Strands of Knowledge Maturing Support

In a nutshell

Knowledge maturing has several strands: content, process, semantics, and people. Each of them has different characteristics which lead to different forms of support.

Sub sections

Parent section

Concept of Knowledge Maturing

Key publication to cite

2009

Andreas {Schmidt, Knut Hinkelmann, Tobias Ley, Stefanie Lindstaedt, Ronald Maier, Uwe} Riss
{Conceptual Foundations for a Service-oriented Knowledge and Learning Architecture: Supporting Content, Process and Ontology Maturing}
In: {Schaffert, Sebastian and Tochtermann, Klaus and Pellegrini, Tassilo} (eds.): {Networked Knowledge - Networked Media: Integrating Knowledge Management, New Media Technologies and Semantic Systems}, {Springer}, 2009

Abstract {Effective learning support in organizations requires a flexible and personalized toolset that brings together the individual and the organizational perspective on learning.

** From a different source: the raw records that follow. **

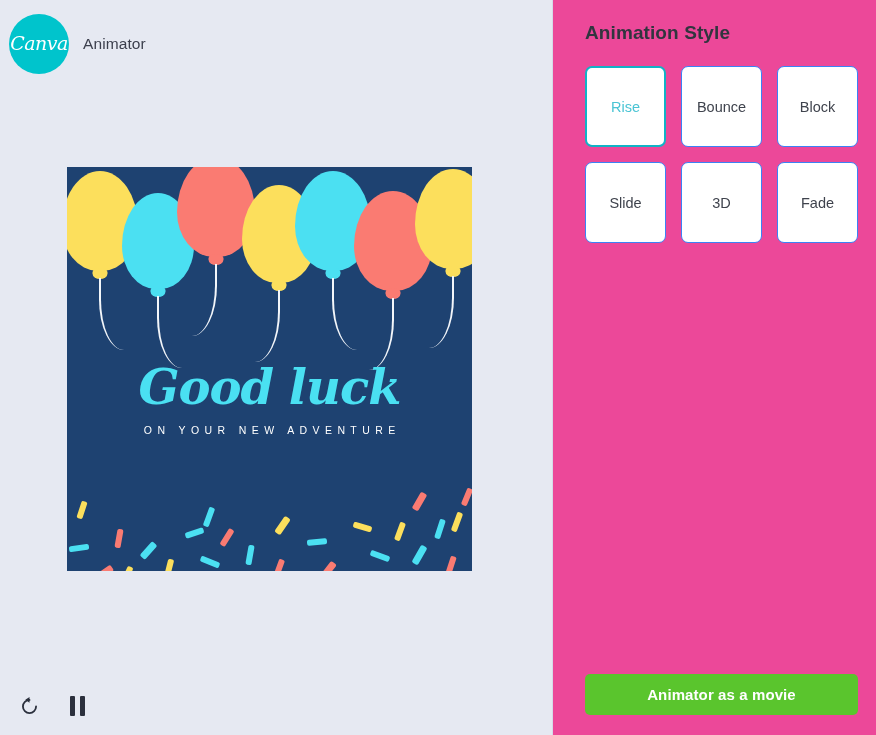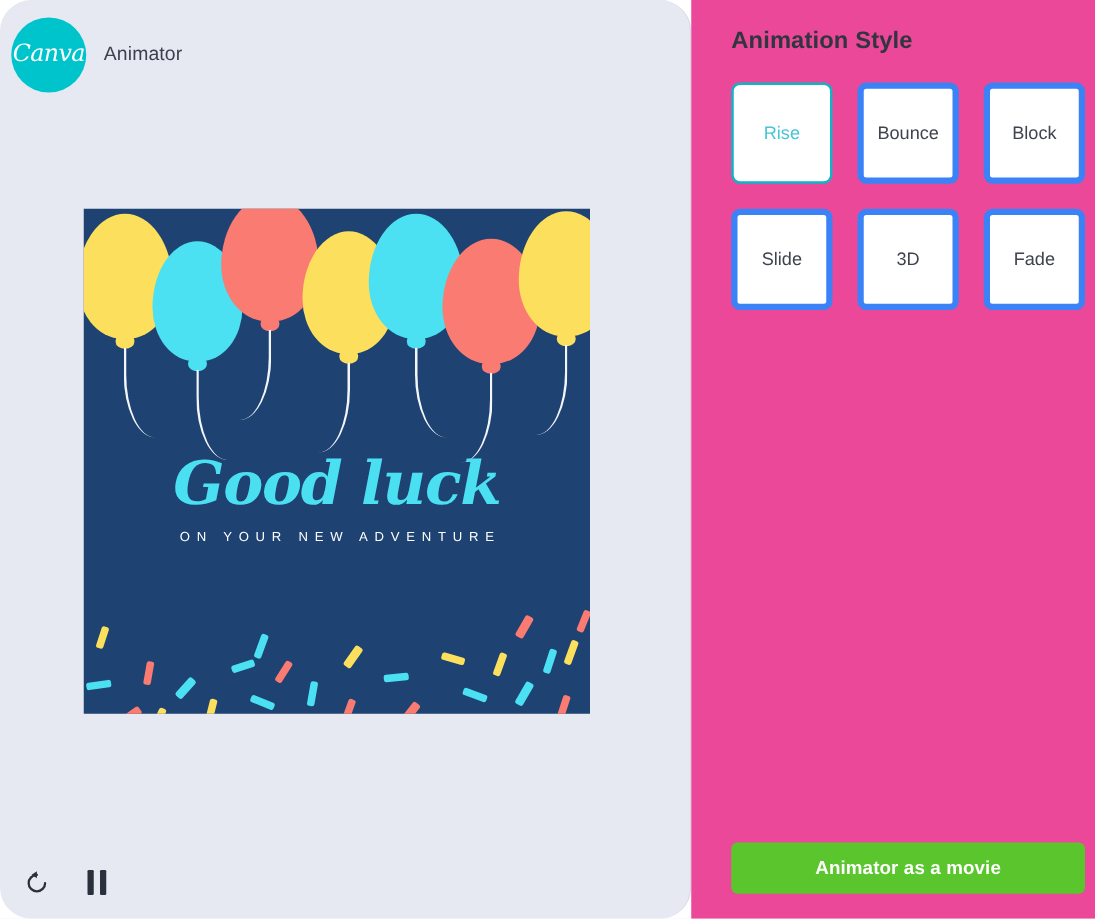--- a/index.html
+++ b/index.html
@@ -22,21 +22,20 @@
 
   
   .left-pane {
     width: 553px;
     height: 735px;
     background: #e6e9f2;
     position: relative;
     border-right: 1px solid #d6dae8;
     box-sizing: border-box;
     flex: 0 0 553px;
-    border-radius: 25px;
   }
   .brand {
     position: absolute;
     left: 9px;
     top: 14px;
     display: flex;
     align-items: center;
     gap: 14px;
   }
   .logo-circle {
@@ -185,24 +184,24 @@
     font-size: 19px;
     font-weight: bold;
     color: #31353f;
     margin: 0 0 22px 0;
     letter-spacing: 0.1px;
   }
   .style-grid {
     display: grid;
     grid-template-columns: repeat(3, 81px);
     grid-auto-rows: 81px;
-    gap: 20px;
+    gap: 15px;
   }
   .style-btn {
-    border: 5px solid #3b82f6;
+    border: 1px solid #3b82f6;
     border-radius: 7px;
     background: #ffffff;
     display: flex;
     align-items: center;
     justify-content: center;
     font-size: 14.5px;
     color: #3f434d;
     cursor: pointer;
     box-sizing: border-box;
   }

Such toolsets need a service-oriented infrastructure of reusable knowledge and learning services as an enabler. This contribution focuses on conceptual foundations for such an infrastructure as it is being developed within the MATURE IP and builds on the knowledge maturing process model on the one hand, and the seeding-evolutionary growth-reseeding model on the other hand. These theories are used to derive maturing services, for which initial examples are presented.}

Similar to the diversity of knowledge, there are many aspects of knowledge maturing in organizations. A closer investigation reveals that four major strands can be distinguished:

  • Content. Explicit knowledge that is represented in books, presentations, wiki articles, or other documents evolves in co-development processes from personal notes via presentations and reports to text books and e-learning courses. Classical approaches to this strand introduce editorial and formal release processes, which limit participation and create time lags. From a knowledge maturing perspective, community-driven approaches to quality assurance as well as low barrier sharing and collaboration are in the focus.
  • Process. The knowledge how to produce or deliver products and services is the key competency of an organization. This starts from individual employee managing their tasks, via teams' collaboration pattern up to company-wide business processes. This knowledge how to do things is shared across the contributors, and can be both explicit and implicit. While most other approaches concentrate on formal process models and attempt to automate the respective processes, a knowledge maturing inspired perspective looks at the development of such models from individual practice and the importance of sharing expertise that cannot be easily formalized.
  • Semantics. Social systems require a shared understanding and shared vocabulary and continuously negotiate it as part of their interactions. This ranges from indexing the wealth of content to relate it to workplace practice to naming and labeling topics and competencies on a strategic level to be able to set goals for development and monitor them. Instead of experts or expert groups as proposed in many ontology engineering approaches, the knowledge maturing perspective concentrates on exploiting the continuous negotiation processes and tagging behavior.
  • People. Knowing who knows what and who can approaches for a specific topic is an essential element of learning and working. The development of this knowledge is closely related to individuals building their social networks, but also to the organization's systematic approaches to human resources development. From a knowledge maturing perspective, top-down competence management needs to be complemented with a bottom-up approach that is aligned with social networking interests of individuals.